- Some of government’s requirements on how public bodies should operate effectively are better suited to large organisations than to small ones, which have fewer resources at their disposal.
- Small central government bodies have to comply with the same financial reporting requirements as their larger counterparts, unlike small private companies and charities which benefit from exemptions and simplified requirements.
- The NAO recommends that the government explores streamlining the requirements for small bodies and helps these bodies more effectively comply with updated requirements.
Small government bodies find it challenging to comply with requirements on how they should be run effectively and find the preparation and audit of their annual reports and accounts increasingly costly and time-consuming, according to a new National Audit Office (NAO) report.1,2
Government issues a range of requirements in areas such as counter fraud, digital, human resources and security to ensure that public bodies (which include departments, arm’s-length bodies and other organisations) carry out their functions with efficiency, accountability and transparency.3 These requirements are important to protect the public purse and promote public trust, but complying with them involves time, effort and cost.
While the functional requirements are designed to be applied in a way that is tailored to organisations of different sizes, complexity and level of risk, small bodies find it hard to work out which requirements are appropriate for their operations because they often have fewer people, less in-house expertise and more limited resources than their larger counterparts.
These small bodies have indicated that they would like more support to help with compliance in the form of tailored self-assessment checklists and greater involvement in knowledge-sharing forums such as conferences and webinars.
Although there are some examples of departments adopting innovative approaches to overseeing how their arm’s-length bodies comply with requirements, oversight remains inconsistent across government.
When it comes to annual reports and financial statements, the same reporting requirements apply to most UK central government bodies, regardless of size, complexity and level of risk.4
This is not the case with small private companies and charities in the UK, nor with small government bodies in countries such as New Zealand and Portugal, where there are exemptions and simplified requirements.
In recent years, the annual reports and accounts of organisations in all sectors have become longer and more detailed, and external audits have grown in scale and cost, partly due to changes to reporting and auditing standards and to increased regulatory expectations for audit quality.5 This has a greater impact on small bodies as their resources are more constrained.
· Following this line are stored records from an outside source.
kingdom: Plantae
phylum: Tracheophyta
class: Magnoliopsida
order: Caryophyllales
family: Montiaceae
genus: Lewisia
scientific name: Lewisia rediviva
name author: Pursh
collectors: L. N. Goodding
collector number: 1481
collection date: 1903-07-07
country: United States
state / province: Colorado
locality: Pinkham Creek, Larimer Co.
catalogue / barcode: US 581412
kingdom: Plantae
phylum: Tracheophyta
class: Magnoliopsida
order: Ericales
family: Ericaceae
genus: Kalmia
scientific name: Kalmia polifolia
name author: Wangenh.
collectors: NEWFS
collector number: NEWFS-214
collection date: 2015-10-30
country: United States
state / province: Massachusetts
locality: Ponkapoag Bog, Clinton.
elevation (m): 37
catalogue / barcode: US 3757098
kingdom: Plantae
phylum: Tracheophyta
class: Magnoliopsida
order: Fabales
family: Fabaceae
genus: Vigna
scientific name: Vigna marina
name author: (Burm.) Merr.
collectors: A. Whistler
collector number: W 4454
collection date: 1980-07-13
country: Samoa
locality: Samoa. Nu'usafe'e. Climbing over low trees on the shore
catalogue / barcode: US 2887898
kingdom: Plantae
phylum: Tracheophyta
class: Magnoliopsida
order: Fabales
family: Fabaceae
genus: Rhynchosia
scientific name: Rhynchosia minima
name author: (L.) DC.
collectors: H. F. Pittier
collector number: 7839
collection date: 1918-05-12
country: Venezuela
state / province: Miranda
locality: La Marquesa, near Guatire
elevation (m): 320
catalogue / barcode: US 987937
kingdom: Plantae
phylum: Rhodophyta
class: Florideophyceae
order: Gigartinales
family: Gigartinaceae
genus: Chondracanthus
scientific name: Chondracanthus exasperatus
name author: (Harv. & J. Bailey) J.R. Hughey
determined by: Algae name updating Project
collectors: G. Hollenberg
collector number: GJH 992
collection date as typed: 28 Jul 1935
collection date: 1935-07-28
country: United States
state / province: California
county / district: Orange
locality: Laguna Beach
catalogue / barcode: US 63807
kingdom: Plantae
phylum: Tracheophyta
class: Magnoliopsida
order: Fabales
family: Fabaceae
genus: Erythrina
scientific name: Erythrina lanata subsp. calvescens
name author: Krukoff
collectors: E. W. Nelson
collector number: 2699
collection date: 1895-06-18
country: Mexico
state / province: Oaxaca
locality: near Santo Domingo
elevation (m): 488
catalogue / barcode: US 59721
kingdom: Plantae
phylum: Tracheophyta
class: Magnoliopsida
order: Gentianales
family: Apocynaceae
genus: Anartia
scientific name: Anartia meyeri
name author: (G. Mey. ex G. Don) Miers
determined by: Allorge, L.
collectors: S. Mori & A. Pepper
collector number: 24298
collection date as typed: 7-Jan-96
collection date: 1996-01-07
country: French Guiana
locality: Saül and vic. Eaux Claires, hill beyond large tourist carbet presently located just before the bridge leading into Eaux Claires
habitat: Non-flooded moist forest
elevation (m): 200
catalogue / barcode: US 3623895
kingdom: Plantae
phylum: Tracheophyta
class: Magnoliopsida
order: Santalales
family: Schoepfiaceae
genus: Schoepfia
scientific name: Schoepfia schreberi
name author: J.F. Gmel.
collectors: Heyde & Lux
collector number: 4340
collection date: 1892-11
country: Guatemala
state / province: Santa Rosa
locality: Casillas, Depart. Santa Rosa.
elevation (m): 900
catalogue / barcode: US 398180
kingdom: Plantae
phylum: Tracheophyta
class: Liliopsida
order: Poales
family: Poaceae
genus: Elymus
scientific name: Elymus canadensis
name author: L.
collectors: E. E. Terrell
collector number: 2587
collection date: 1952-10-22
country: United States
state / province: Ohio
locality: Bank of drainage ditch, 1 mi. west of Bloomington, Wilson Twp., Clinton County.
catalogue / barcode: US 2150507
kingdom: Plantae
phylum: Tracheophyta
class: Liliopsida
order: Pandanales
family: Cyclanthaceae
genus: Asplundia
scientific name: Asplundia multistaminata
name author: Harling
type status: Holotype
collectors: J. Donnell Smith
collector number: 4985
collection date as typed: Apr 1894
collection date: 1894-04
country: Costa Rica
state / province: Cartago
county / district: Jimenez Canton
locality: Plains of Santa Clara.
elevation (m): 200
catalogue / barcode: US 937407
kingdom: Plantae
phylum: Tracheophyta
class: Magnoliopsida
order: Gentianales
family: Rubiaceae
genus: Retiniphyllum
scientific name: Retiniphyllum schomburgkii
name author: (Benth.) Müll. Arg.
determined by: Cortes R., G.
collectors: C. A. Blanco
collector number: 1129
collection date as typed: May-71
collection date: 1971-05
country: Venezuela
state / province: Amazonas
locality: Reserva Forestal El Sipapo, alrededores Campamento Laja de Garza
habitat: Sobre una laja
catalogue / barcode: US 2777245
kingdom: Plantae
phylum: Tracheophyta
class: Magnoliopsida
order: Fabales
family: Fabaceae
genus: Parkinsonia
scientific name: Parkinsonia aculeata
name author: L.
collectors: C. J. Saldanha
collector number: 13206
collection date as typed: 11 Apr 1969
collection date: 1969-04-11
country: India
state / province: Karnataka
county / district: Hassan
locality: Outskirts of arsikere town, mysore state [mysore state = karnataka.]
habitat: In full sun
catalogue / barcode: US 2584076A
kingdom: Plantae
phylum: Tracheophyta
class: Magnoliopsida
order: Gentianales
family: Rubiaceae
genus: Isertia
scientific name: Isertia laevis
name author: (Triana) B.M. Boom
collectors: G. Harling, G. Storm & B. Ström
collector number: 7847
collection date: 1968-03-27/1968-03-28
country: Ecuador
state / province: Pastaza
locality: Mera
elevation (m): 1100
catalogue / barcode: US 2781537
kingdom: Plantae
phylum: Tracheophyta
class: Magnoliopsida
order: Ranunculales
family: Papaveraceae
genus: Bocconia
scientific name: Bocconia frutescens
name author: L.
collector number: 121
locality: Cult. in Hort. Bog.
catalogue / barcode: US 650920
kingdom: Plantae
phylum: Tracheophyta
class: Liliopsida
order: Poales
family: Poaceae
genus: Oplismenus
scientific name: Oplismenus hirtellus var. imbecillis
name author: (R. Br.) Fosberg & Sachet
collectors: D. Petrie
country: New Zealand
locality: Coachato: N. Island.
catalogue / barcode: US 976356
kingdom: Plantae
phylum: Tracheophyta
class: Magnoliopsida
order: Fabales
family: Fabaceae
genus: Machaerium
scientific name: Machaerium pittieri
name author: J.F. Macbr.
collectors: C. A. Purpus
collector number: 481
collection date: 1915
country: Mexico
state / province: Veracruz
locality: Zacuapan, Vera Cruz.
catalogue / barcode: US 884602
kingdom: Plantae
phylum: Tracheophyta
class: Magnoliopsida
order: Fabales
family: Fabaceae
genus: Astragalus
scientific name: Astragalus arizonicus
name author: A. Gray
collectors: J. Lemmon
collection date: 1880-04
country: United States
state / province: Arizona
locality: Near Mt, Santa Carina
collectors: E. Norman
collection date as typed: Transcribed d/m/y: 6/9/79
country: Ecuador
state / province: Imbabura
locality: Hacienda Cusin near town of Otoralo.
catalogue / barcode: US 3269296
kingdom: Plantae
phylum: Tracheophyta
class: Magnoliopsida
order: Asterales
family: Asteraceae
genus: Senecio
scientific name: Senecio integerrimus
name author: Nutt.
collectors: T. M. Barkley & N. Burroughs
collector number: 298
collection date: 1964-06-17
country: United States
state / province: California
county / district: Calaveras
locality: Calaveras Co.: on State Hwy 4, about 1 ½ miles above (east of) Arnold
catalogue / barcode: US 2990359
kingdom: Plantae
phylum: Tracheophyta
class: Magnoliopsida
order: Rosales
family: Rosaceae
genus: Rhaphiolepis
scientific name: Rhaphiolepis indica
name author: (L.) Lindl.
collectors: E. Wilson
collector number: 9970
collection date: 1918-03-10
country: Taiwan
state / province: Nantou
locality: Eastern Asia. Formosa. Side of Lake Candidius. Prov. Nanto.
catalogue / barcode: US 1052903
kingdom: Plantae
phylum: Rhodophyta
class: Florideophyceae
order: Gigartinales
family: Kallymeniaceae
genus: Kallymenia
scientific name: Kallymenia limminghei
To ensure that the financial reporting requirements for small bodies are meaningful and proportionate, government should work with departments to develop a consistent approach to deciding which bodies may be eligible for ‘light-touch’ reporting requirements where the risk to public money is low.
The NAO has also identified five points for the government to consider when it sets new requirements for government bodies:
- Understand the costs of implementing requirements for small bodies;
- Consider whether the benefits of new requirements outweigh the costs, especially for small and low-risk organisations;
- Tailor requirements to organisations of different sizes where this results in a better cost-benefit trade-off;
- Clearly communicate the rationale for new requirements; and
- Consider whether new requirements can replace or streamline existing requirements.6
“The government is implementing ambitious plans to provide greater autonomy to individual public bodies and streamline regulations to increase efficiency and productivity.
“In doing so, it has an opportunity to review the requirements placed upon smaller public bodies to ensure that they achieve an optimal balance between accountability, transparency, efficiency and continuous improvement.”
Gareth Davies, head of the NAO
Read the full report
Accountability in small government bodies
Notes for editors
- The report will be available on the NAO website via the following link from 00:01 Wednesday 25 June: https://www.nao.org.uk/reports/accountability-in-small-government-bodies/
- The report defines central government or parliamentary bodies that spent up to £30 million in 2022-23 or had up to 50 full-time equivalent (FTE) employees on 31 March 2023 as small. There were at least 48 such organisations in 2022-23. Appendix One of the report gives more details on the scope and definition of a ‘small government body’.
- The report does not cover ministerial departments, government bodies that are set up as charities or companies, local government bodies, devolved administration bodies, and organisations which do not require staff to carry out their functions, such as public funds and trusts.
- For example, the Office of the Registrar of Consultant Lobbyists, which spent around £326,000 and had three FTE employees in 2022-23, is largely subject to the same financial reporting and external audit requirements as HM Prison and Probation Service, which spent over £6 billion and had over 60,000 FTE employees in 2022-23.
- For the 11 small bodies surveyed for the report, the median length of the annual reports was approximately 30% higher in 2023-24 than in 2018-19. There was also a median increase of approximately 30% in the cost of external audit across the same time period (in 2023-24 real terms).
- The NAO is committed to supporting, from its independent perspective, the government’s work to achieve more meaningful and proportionate accountability and compliance with financial reporting requirements and functional standards.